Immune cell function testing: an adjunct to therapeutic drug monitoring in transplant patient management
Version of Record online: 28 APR 2003
Volume 17, Issue 2, pages 77–88, April 2003
How to Cite
Kowalski, R., Post, D., Schneider, M. C., Britz, J., Thomas, J., Deierhoi, M., Lobashevsky, A., Redfield, R., Schweitzer, E., Heredia, A., Reardon, E., Davis, C., Bentlejewski, C., Fung, J., Shapiro, R. and Zeevi, A. (2003), Immune cell function testing: an adjunct to therapeutic drug monitoring in transplant patient management. Clinical Transplantation, 17: 77–88. doi: 10.1034/j.1399-0012.2003.00013.x
- Issue online: 28 APR 2003
- Version of Record online: 28 APR 2003
- Accepted for publication 15 July 2002
- functional immunosuppression;
- immune cell function testing;
- immune monitoring;
- immune response;
- therapeutic drug monitoring;
- transplant patient management;
- transplant rejection
Abstract: Each year, 55 000 organ transplants are performed worldwide. Cumulatively, the number of living organ recipients is now estimated to be over 300 000. Most of these transplant recipients will remain on immunosuppressive drugs for the remainder of their lives to prevent rejection episodes. Controlled doses of these drugs are required to prevent over-medication, which may leave the patient susceptible to opportunistic infection and drug toxicity effects, or under-dosing, which may lead to shortened graft survival because of rejection episodes.
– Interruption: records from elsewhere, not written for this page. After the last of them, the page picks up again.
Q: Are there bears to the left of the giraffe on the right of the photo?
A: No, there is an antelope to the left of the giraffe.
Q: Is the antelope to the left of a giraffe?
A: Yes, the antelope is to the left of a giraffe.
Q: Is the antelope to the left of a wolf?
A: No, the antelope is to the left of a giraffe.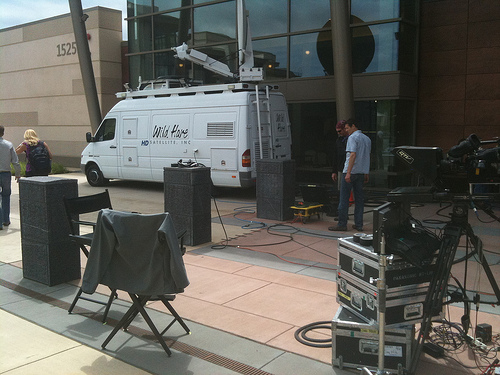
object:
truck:
[80, 73, 304, 190]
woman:
[7, 125, 53, 175]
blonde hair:
[19, 125, 47, 144]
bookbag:
[21, 143, 52, 178]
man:
[341, 118, 372, 237]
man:
[328, 116, 345, 229]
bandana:
[334, 117, 347, 132]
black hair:
[344, 116, 359, 133]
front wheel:
[80, 162, 109, 189]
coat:
[76, 192, 188, 319]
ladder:
[246, 76, 277, 159]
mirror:
[84, 130, 98, 144]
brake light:
[240, 145, 252, 171]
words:
[141, 122, 194, 148]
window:
[84, 117, 117, 150]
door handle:
[106, 142, 121, 155]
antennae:
[168, 1, 263, 86]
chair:
[89, 204, 197, 366]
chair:
[62, 184, 121, 336]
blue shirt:
[339, 131, 375, 178]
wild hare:
[152, 122, 190, 141]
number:
[50, 38, 81, 60]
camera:
[383, 129, 495, 214]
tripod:
[408, 194, 498, 370]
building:
[1, 9, 147, 185]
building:
[112, 0, 498, 197]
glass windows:
[134, 0, 400, 84]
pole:
[59, 0, 97, 137]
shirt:
[0, 137, 18, 177]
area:
[5, 3, 486, 322]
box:
[160, 154, 216, 250]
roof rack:
[112, 74, 276, 100]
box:
[250, 155, 299, 227]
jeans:
[326, 174, 370, 236]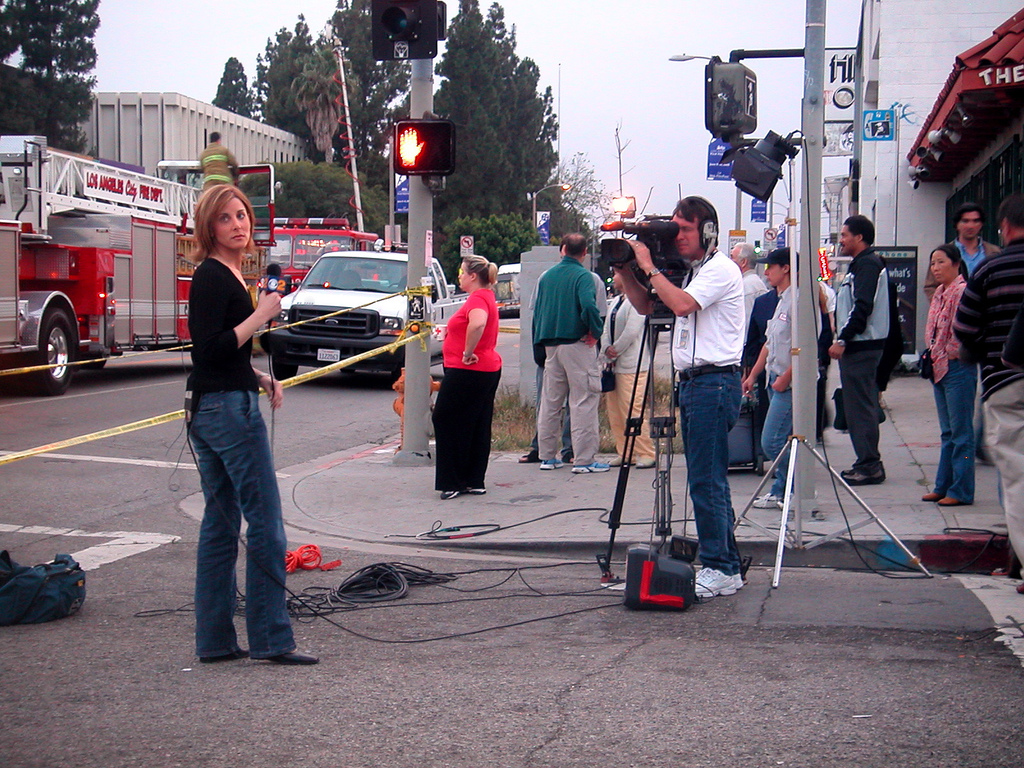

This paper describes the result of a multicenter study conducted at the Universities of Pittsburgh, Alabama and Maryland to evaluate an in vitro assay (CylexTM Immune Cell Function Assay) for the measurement of global immune response in transplant patients receiving immunosuppressive therapy. The assay uses a whole blood sample to maintain the presence of the drug during incubation. Following overnight incubation of blood with phytohemagglutinin (PHA), CD4 cells are selected using paramagnetic particles coated with a monoclonal antibody to the CD4 epitope. The CD4-positive cells are targeted as major immunosuppressive drugs are designed to specifically inhibit T-cell activation which has been implicated in rejection.
The data generated at these three sites were submitted in support of an Food and Drug Association (FDA) application for the use of this assay in the detection of cell-mediated immunity in an immunosuppressed population. The assay was cleared by the FDA on April 2, 2002. This cross-sectional study was designed to establish ranges for reactivity of this bioassay in the assessment of functional immunity for an individual solid organ recipient at any point in time.